Are there any post-Avant solutions for the 21st century instead of a call to (secular or divine) vision that implicate both ethics and form?
Your question is as urgent as it is difficult to answer, Gene. (By the way, I spotted a young woman reading your book at the Brothers K here in Evanston a week or two ago. Poetry is alive!) The question of "innocence" fascinates: certainly American innocence is one of the most powerful, dangerous, and uncontrolled weapons at our disposal. I do subscribe to the Blakean notion of a passage through experience to innocence renewed--innocence with a difference, ethically charged and yet unburdened. Knowledge AND forgiveness.
What might this look like on a formal level? I think, as I've suggested, that it may look like a kind of charged collage--using the word "charged" again to suggest both energy and fidelity to a mission or task--a collage that entangles its reader and returns him or her to the real square one of innocence: having to choose, conscious of choice, surrendering all claims to knowing-in-advance.

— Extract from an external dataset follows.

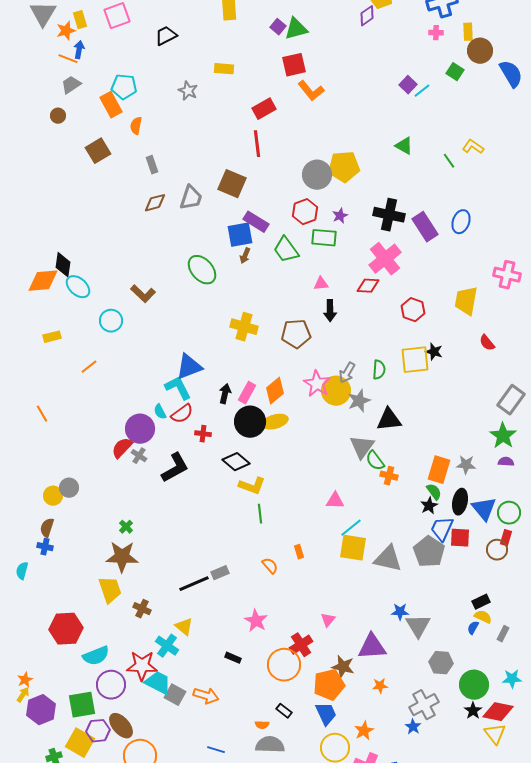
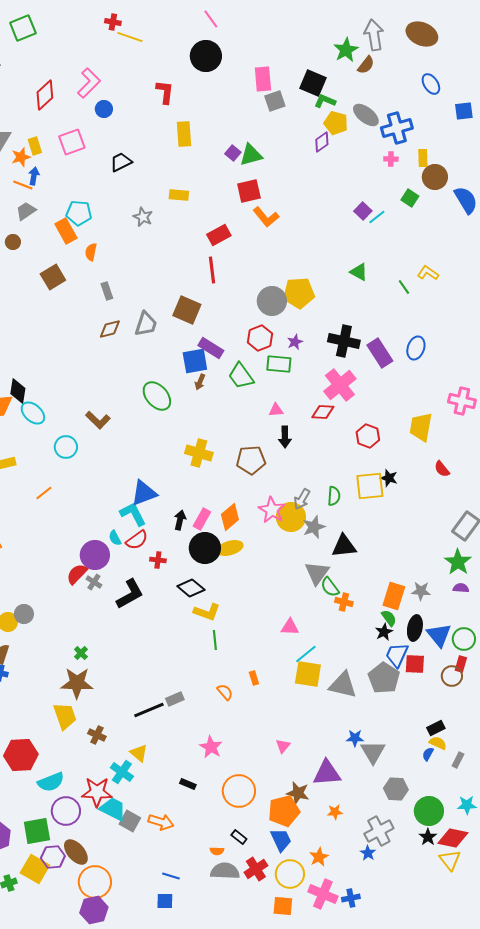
red cross: (301, 645) -> (256, 869), moved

The problem for a poet, again speaking of form, is to come up with a mode of collage that bears that charge, which I think means something like Olson's breath-energy, but which owes even greater fidelity to music. I seem to be dreaming of a new kind of "open form": poems that may deploy the architectonics of traditional form, but which nonetheless ask to be read as open. Severance Songs tries to do this but I'm not sure that book succeeds in fully escaping (and then returning) to the gravity well of the sonnet.
The escape must be real and the return must be just as real: the action, the movement, belongs to the reader.